The lid can be separated in two main construction types: the slid lid or “covering” lid (kabusebuta 覆蓋) and the “inserting” lid (okibuta 置蓋). Okibuta can be further devided into lids which are flat (hirabuta 平蓋) and lids with a frame construction beneath fitting neatly inside the box’s mouth (sanbuta 桟蓋). This frame of sanbuta consists of either four wooden strips (shihōsan-buta 四方桟蓋) or only two strips (nihōsan-buta 二方桟蓋).
To hold the box and the lid closely together a string is used, which is knotted above the lid in a slip knot (himokake 紐掛け). It was once round, but since the beginning Edo Period (1603-1868) a flat cotton string (sanada-himo 真田紐) is most common.
Collecting Japanese art works it is very important to have them within the original according to size and requirements of the objects individually manufactured wooden boxes (tomo 共 = together). Not only to know them safely stored when they are not in exhibit but for reference reasons as well. These boxes recognize some importance since they bear informations about the item stored inside from the artists hand itself. Like questions of style, type, name, date and his signature. For that reason the tomobako is also as an object of evidence of great importance.
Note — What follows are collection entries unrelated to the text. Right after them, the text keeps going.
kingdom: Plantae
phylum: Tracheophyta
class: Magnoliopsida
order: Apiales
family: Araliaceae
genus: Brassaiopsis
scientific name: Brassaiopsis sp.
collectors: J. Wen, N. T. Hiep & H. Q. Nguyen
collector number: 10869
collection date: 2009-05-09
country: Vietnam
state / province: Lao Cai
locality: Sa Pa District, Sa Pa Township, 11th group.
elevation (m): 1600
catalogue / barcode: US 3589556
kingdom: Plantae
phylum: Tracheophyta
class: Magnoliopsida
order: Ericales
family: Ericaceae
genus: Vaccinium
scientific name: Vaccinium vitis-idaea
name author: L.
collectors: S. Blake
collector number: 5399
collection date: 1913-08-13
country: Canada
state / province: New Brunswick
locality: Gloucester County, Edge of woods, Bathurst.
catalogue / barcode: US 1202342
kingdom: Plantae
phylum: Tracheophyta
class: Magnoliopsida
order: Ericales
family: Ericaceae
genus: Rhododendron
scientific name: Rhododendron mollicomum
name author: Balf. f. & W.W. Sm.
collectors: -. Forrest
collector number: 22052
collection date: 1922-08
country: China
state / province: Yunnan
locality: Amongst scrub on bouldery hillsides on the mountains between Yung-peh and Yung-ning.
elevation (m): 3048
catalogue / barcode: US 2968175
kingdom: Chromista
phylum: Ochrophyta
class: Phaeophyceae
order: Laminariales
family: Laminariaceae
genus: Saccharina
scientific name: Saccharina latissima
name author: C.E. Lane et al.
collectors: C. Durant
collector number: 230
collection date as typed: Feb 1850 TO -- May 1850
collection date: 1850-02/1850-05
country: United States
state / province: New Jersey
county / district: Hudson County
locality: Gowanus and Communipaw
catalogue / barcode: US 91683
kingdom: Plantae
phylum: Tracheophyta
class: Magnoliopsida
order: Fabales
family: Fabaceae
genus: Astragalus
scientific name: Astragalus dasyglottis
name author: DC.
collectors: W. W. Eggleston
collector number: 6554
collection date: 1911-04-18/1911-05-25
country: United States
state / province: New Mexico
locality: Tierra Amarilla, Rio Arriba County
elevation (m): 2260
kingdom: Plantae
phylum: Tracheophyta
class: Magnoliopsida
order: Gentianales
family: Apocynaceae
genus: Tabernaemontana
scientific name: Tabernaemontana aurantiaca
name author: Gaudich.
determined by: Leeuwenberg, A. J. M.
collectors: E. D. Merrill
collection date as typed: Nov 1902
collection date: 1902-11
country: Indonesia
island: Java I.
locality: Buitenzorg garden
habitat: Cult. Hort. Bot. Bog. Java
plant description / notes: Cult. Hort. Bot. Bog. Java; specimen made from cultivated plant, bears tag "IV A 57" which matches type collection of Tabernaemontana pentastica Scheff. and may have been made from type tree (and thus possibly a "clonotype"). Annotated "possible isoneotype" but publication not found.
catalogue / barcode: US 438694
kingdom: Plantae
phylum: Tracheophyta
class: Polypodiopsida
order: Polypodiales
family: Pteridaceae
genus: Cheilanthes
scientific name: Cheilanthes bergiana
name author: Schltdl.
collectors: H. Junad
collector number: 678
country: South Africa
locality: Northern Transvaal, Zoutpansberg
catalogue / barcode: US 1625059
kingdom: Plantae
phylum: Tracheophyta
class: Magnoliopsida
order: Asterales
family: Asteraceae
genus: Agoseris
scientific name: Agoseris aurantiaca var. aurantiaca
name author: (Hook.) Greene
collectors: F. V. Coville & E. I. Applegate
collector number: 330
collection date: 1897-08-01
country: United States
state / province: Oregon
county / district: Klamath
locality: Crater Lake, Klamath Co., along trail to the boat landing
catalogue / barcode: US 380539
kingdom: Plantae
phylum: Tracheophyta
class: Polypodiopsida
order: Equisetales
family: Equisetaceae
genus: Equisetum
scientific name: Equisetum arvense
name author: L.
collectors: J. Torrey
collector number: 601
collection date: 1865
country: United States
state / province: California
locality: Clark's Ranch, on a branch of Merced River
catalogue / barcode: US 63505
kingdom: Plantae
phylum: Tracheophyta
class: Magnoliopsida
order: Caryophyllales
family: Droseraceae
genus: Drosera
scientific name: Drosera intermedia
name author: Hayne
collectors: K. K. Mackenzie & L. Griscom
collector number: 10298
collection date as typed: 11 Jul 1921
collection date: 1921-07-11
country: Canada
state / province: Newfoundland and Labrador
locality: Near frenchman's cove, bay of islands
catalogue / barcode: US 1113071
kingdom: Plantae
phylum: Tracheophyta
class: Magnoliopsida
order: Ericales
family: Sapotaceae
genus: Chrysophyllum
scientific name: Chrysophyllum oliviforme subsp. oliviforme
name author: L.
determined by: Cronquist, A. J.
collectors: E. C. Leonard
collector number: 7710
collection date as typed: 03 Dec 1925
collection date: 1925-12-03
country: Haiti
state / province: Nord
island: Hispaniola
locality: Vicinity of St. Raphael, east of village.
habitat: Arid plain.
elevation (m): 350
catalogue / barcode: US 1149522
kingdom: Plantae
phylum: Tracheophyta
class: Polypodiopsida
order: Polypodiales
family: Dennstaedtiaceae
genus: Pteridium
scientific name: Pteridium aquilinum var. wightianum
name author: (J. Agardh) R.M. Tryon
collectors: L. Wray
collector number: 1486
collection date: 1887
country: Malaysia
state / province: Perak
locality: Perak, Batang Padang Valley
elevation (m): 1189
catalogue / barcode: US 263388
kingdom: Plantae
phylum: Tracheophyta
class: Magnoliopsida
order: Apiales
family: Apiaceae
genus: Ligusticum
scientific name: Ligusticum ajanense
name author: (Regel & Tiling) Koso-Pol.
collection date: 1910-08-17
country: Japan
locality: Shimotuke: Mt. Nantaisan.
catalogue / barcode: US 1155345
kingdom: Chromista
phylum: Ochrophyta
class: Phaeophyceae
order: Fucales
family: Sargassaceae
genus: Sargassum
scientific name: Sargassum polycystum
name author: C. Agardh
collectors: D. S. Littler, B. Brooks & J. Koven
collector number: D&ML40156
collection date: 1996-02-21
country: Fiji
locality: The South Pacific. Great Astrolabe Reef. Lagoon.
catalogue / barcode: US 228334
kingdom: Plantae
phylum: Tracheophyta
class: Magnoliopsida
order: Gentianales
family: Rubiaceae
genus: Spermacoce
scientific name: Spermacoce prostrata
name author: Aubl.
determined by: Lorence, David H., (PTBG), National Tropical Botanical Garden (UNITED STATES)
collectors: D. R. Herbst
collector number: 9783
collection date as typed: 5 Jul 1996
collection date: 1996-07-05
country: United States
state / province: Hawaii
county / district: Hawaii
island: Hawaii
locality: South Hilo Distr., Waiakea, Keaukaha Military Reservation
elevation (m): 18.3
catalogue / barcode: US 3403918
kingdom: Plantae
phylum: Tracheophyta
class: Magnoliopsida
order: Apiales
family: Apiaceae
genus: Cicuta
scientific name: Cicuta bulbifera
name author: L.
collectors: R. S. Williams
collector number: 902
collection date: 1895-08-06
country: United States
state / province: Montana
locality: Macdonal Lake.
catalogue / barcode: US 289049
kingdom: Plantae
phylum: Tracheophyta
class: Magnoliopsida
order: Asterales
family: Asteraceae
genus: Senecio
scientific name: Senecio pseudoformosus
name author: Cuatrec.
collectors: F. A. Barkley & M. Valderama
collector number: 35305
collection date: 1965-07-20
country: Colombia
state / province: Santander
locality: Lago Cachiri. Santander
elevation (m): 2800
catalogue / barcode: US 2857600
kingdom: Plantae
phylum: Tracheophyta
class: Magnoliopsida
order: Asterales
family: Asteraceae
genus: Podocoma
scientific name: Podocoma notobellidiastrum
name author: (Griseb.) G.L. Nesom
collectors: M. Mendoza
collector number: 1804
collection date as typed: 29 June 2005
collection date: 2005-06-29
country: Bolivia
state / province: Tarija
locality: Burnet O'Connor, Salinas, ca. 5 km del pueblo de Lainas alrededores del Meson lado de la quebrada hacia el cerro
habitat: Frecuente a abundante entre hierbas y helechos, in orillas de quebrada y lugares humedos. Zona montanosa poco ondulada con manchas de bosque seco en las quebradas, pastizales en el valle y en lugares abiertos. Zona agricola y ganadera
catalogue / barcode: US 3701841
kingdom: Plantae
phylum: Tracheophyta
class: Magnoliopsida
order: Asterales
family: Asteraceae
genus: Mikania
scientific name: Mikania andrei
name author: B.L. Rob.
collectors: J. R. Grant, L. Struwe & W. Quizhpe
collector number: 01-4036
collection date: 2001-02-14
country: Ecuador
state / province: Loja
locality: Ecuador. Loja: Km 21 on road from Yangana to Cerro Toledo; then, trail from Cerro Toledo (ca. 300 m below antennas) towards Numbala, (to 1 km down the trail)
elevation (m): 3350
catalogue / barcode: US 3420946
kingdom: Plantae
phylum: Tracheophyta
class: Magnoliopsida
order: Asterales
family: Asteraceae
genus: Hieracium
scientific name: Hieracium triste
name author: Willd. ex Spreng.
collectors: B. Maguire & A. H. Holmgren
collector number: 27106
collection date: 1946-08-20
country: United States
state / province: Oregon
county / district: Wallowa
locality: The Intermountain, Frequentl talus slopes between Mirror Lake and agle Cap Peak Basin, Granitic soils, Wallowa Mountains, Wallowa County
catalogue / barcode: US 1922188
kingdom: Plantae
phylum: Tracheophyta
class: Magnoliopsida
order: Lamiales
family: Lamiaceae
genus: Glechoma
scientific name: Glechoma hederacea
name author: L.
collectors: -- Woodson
Every student for Japanese art history knows the often told story of a western museum registrar who had thrown all the boxes he just thought to be packing material away and losses this way a lot of value.
But note that this kind of artist’s proof on the tomobako is common at least since the Meiji period (1868-1912) and is not to be mistaken with a →hakogaki – an inscription on the box of the owner or an admiring person.